--- START ---

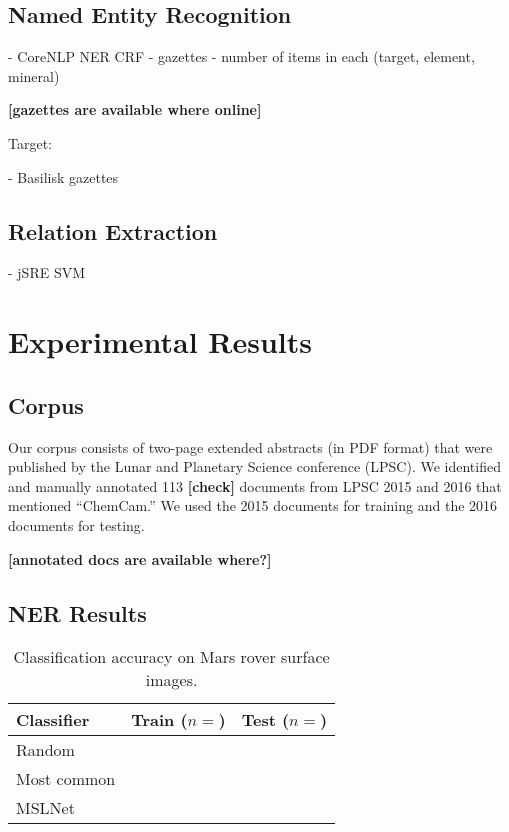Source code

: \documentclass[letterpaper]{article} %
\begin{document}
\subsection{Named Entity Recognition}

- CoreNLP NER CRF
- gazettes - number of items in each (target, element, mineral)

{\bf [gazettes are available where online]}

Target:


- Basilisk gazettes

\subsection{Relation Extraction}

- jSRE SVM

\section{Experimental Results}

\subsection{Corpus}

Our corpus consists of two-page extended abstracts (in PDF format) that
were published by the Lunar and Planetary Science conference (LPSC).  We
identified and manually annotated 113 {\bf [check]} documents from
LPSC 2015 and 2016 that mentioned ``ChemCam.''  We used the 2015
documents for training and the 2016 documents for testing.

{\bf [annotated docs are available where?]}

\subsection{NER Results}

\begin{table}
\caption{Classification accuracy on Mars rover surface images.}
\label{tab:msl}
\begin{center}
\begin{tabular}{l|ll}
Classifier & Train ($n=$) & Test ($n=$) \\ \hline
Random & & \\
Most common & & \\
MSLNet & & \\ \hline
\end{tabular}
\end{center}
\end{table}
\end{document}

--- END ---

### [What to work on]
Be exact. Write out all the entries and omit the pictures.

### [The answer]
Source code

: \documentclass[letterpaper]{article} %
\begin{document}
\subsection{Named Entity Recognition}

- CoreNLP NER CRF
- gazettes - number of items in each (target, element, mineral)

{\bf [gazettes are available where online]}

Target:


- Basilisk gazettes

\subsection{Relation Extraction}

- jSRE SVM

\section{Experimental Results}

\subsection{Corpus}

Our corpus consists of two-page extended abstracts (in PDF format) that
were published by the Lunar and Planetary Science conference (LPSC).  We
identified and manually annotated 113 {\bf [check]} documents from
LPSC 2015 and 2016 that mentioned ``ChemCam.''  We used the 2015
documents for training and the 2016 documents for testing.

{\bf [annotated docs are available where?]}

\subsection{NER Results}

\begin{table}
\caption{Classification accuracy on Mars rover surface images.}
\label{tab:msl}
\begin{center}
\begin{tabular}{l|ll}
Classifier & Train ($n=$) & Test ($n=$) \\ \hline
Random & & \\
Most common & & \\
MSLNet & & \\ \hline
\end{tabular}
\end{center}
\end{table}
\end{document}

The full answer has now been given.